REQUIREMENT
Every record must be restated exactly as written.

RECORDS

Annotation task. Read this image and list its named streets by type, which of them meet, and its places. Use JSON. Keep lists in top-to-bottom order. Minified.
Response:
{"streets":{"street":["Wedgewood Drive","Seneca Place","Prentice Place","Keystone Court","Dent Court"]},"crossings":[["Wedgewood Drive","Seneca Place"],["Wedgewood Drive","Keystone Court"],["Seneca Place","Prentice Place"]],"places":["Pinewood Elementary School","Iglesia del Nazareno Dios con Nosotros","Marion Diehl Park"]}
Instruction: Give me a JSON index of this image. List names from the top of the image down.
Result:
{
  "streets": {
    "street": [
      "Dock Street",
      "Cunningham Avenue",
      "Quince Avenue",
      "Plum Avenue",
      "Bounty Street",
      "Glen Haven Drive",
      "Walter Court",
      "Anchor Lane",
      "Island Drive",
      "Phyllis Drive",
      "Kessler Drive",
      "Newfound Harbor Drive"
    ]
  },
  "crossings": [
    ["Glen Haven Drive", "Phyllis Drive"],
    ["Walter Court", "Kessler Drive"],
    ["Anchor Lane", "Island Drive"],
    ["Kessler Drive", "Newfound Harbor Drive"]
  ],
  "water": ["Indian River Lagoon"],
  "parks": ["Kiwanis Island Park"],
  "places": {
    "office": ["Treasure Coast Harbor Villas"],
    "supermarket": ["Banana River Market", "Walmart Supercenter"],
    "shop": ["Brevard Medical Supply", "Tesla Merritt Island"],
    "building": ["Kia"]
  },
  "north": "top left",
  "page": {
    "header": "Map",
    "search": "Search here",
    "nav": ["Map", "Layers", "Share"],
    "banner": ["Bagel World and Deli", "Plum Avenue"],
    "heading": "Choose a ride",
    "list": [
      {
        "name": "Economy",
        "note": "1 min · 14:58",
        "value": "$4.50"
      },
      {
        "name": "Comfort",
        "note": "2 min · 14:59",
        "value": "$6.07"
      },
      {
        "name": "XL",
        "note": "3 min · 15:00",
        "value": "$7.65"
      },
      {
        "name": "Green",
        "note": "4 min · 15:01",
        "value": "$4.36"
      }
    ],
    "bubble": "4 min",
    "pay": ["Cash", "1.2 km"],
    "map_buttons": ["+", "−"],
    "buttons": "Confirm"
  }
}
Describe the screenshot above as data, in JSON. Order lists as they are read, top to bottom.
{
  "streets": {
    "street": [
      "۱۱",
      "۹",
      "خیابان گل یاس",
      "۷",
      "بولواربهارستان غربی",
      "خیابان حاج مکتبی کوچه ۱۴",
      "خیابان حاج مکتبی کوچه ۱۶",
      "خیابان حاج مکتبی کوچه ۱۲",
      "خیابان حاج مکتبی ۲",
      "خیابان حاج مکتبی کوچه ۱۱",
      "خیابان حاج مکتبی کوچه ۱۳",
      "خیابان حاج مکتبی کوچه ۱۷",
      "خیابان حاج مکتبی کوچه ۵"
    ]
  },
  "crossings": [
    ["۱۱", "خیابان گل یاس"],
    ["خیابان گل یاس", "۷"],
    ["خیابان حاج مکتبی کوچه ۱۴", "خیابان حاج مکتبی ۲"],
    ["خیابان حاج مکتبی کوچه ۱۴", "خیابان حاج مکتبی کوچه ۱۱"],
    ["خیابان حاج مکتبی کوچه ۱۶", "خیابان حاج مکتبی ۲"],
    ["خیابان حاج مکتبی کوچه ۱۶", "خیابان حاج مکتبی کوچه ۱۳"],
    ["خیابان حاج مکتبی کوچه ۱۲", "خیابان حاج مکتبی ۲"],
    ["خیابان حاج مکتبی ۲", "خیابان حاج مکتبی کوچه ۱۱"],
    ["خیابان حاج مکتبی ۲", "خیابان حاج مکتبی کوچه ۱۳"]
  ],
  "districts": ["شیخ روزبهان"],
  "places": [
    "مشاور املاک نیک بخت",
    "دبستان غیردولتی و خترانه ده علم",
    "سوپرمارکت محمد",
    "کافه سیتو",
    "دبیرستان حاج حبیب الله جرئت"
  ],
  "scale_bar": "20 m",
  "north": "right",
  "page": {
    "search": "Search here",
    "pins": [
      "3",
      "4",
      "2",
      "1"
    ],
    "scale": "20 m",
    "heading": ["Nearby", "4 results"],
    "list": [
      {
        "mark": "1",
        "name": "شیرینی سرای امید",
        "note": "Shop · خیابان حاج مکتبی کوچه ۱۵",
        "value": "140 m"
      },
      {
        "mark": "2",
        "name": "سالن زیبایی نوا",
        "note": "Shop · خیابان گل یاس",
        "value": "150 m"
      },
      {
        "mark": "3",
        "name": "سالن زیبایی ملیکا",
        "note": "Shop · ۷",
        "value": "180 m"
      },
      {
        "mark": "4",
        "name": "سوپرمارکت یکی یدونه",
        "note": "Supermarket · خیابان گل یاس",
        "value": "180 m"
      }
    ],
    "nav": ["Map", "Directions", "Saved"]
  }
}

EXPECTED ANSWER
Annotation task. Read this image and list its named streets by type, which of them meet, and its places. Use JSON. Keep lists in top-to-bottom order. Minified.
Response:
{"streets":{"street":["Wedgewood Drive","Seneca Place","Prentice Place","Keystone Court","Dent Court"]},"crossings":[["Wedgewood Drive","Seneca Place"],["Wedgewood Drive","Keystone Court"],["Seneca Place","Prentice Place"]],"places":["Pinewood Elementary School","Iglesia del Nazareno Dios con Nosotros","Marion Diehl Park"]}
Instruction: Give me a JSON index of this image. List names from the top of the image down.
Result:
{
  "streets": {
    "street": [
      "Dock Street",
      "Cunningham Avenue",
      "Quince Avenue",
      "Plum Avenue",
      "Bounty Street",
      "Glen Haven Drive",
      "Walter Court",
      "Anchor Lane",
      "Island Drive",
      "Phyllis Drive",
      "Kessler Drive",
      "Newfound Harbor Drive"
    ]
  },
  "crossings": [
    ["Glen Haven Drive", "Phyllis Drive"],
    ["Walter Court", "Kessler Drive"],
    ["Anchor Lane", "Island Drive"],
    ["Kessler Drive", "Newfound Harbor Drive"]
  ],
  "water": ["Indian River Lagoon"],
  "parks": ["Kiwanis Island Park"],
  "places": {
    "office": ["Treasure Coast Harbor Villas"],
    "supermarket": ["Banana River Market", "Walmart Supercenter"],
    "shop": ["Brevard Medical Supply", "Tesla Merritt Island"],
    "building": ["Kia"]
  },
  "north": "top left",
  "page": {
    "header": "Map",
    "search": "Search here",
    "nav": ["Map", "Layers", "Share"],
    "banner": ["Bagel World and Deli", "Plum Avenue"],
    "heading": "Choose a ride",
    "list": [
      {
        "name": "Economy",
        "note": "1 min · 14:58",
        "value": "$4.50"
      },
      {
        "name": "Comfort",
        "note": "2 min · 14:59",
        "value": "$6.07"
      },
      {
        "name": "XL",
        "note": "3 min · 15:00",
        "value": "$7.65"
      },
      {
        "name": "Green",
        "note": "4 min · 15:01",
        "value": "$4.36"
      }
    ],
    "bubble": "4 min",
    "pay": ["Cash", "1.2 km"],
    "map_buttons": ["+", "−"],
    "buttons": "Confirm"
  }
}
Describe the screenshot above as data, in JSON. Order lists as they are read, top to bottom.
{
  "streets": {
    "street": [
      "۱۱",
      "۹",
      "خیابان گل یاس",
      "۷",
      "بولواربهارستان غربی",
      "خیابان حاج مکتبی کوچه ۱۴",
      "خیابان حاج مکتبی کوچه ۱۶",
      "خیابان حاج مکتبی کوچه ۱۲",
      "خیابان حاج مکتبی ۲",
      "خیابان حاج مکتبی کوچه ۱۱",
      "خیابان حاج مکتبی کوچه ۱۳",
      "خیابان حاج مکتبی کوچه ۱۷",
      "خیابان حاج مکتبی کوچه ۵"
    ]
  },
  "crossings": [
    ["۱۱", "خیابان گل یاس"],
    ["خیابان گل یاس", "۷"],
    ["خیابان حاج مکتبی کوچه ۱۴", "خیابان حاج مکتبی ۲"],
    ["خیابان حاج مکتبی کوچه ۱۴", "خیابان حاج مکتبی کوچه ۱۱"],
    ["خیابان حاج مکتبی کوچه ۱۶", "خیابان حاج مکتبی ۲"],
    ["خیابان حاج مکتبی کوچه ۱۶", "خیابان حاج مکتبی کوچه ۱۳"],
    ["خیابان حاج مکتبی کوچه ۱۲", "خیابان حاج مکتبی ۲"],
    ["خیابان حاج مکتبی ۲", "خیابان حاج مکتبی کوچه ۱۱"],
    ["خیابان حاج مکتبی ۲", "خیابان حاج مکتبی کوچه ۱۳"]
  ],
  "districts": ["شیخ روزبهان"],
  "places": [
    "مشاور املاک نیک بخت",
    "دبستان غیردولتی و خترانه ده علم",
    "سوپرمارکت محمد",
    "کافه سیتو",
    "دبیرستان حاج حبیب الله جرئت"
  ],
  "scale_bar": "20 m",
  "north": "right",
  "page": {
    "search": "Search here",
    "pins": [
      "3",
      "4",
      "2",
      "1"
    ],
    "scale": "20 m",
    "heading": ["Nearby", "4 results"],
    "list": [
      {
        "mark": "1",
        "name": "شیرینی سرای امید",
        "note": "Shop · خیابان حاج مکتبی کوچه ۱۵",
        "value": "140 m"
      },
      {
        "mark": "2",
        "name": "سالن زیبایی نوا",
        "note": "Shop · خیابان گل یاس",
        "value": "150 m"
      },
      {
        "mark": "3",
        "name": "سالن زیبایی ملیکا",
        "note": "Shop · ۷",
        "value": "180 m"
      },
      {
        "mark": "4",
        "name": "سوپرمارکت یکی یدونه",
        "note": "Supermarket · خیابان گل یاس",
        "value": "180 m"
      }
    ],
    "nav": ["Map", "Directions", "Saved"]
  }
}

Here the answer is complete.